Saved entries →
-------
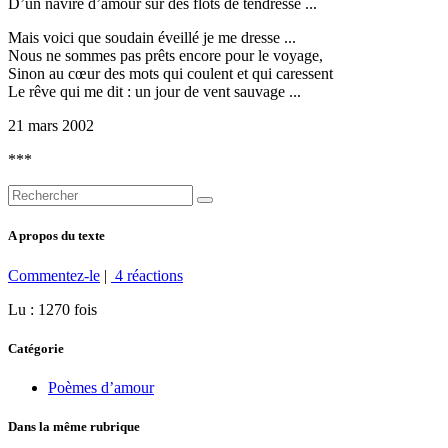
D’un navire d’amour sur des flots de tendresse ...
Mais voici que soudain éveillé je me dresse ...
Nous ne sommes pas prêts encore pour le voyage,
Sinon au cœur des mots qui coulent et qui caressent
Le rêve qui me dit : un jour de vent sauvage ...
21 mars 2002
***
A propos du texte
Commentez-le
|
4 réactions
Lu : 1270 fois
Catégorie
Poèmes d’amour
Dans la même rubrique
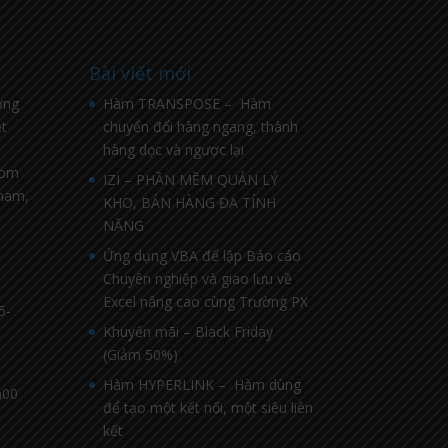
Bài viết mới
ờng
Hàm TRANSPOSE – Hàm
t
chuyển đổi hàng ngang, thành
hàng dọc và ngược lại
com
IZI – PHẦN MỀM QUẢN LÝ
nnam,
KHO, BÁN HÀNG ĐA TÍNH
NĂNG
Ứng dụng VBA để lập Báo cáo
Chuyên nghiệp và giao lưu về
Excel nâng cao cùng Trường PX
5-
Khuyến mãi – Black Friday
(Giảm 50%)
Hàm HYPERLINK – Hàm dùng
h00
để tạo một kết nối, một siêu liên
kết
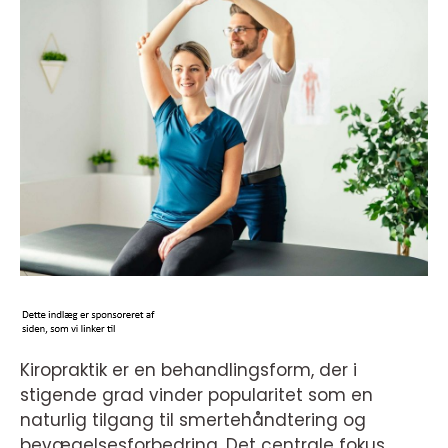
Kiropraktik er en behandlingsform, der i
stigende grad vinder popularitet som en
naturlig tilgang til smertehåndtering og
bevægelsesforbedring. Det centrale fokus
-------
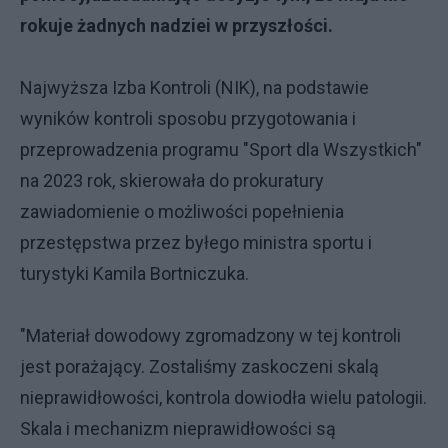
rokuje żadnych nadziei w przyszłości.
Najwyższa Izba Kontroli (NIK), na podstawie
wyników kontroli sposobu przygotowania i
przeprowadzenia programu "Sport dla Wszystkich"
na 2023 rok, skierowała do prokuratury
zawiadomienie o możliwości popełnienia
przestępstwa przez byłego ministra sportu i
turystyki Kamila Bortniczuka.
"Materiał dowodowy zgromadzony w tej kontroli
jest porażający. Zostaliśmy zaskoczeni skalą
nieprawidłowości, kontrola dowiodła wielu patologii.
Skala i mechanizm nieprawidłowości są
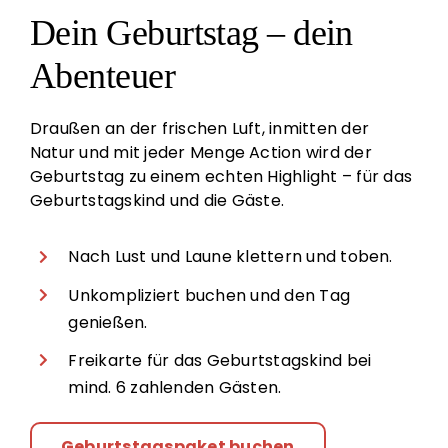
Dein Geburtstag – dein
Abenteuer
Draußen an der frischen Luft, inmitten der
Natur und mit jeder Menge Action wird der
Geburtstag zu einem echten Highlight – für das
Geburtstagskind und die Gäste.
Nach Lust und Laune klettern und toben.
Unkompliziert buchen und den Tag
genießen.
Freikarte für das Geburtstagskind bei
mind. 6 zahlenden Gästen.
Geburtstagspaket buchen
-------
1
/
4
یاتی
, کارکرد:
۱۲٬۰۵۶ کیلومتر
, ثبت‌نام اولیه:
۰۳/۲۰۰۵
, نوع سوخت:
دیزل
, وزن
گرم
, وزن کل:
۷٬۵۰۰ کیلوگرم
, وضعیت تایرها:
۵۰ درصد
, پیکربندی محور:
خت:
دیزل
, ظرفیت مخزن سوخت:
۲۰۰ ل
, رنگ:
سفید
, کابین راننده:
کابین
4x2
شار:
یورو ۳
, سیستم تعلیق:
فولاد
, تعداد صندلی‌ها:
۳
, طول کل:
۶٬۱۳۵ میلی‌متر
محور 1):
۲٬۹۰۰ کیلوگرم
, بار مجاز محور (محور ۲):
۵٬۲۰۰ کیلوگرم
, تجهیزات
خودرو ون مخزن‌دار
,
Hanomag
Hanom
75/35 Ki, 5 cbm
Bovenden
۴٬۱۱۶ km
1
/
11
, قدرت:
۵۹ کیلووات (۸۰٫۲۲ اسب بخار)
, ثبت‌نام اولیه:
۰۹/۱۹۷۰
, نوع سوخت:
-------
Filter the records above down to the lines that hold the string "buchen".

ANSWER SPACE →
Unkompliziert buchen und den Tag
Geburtstagspaket buchen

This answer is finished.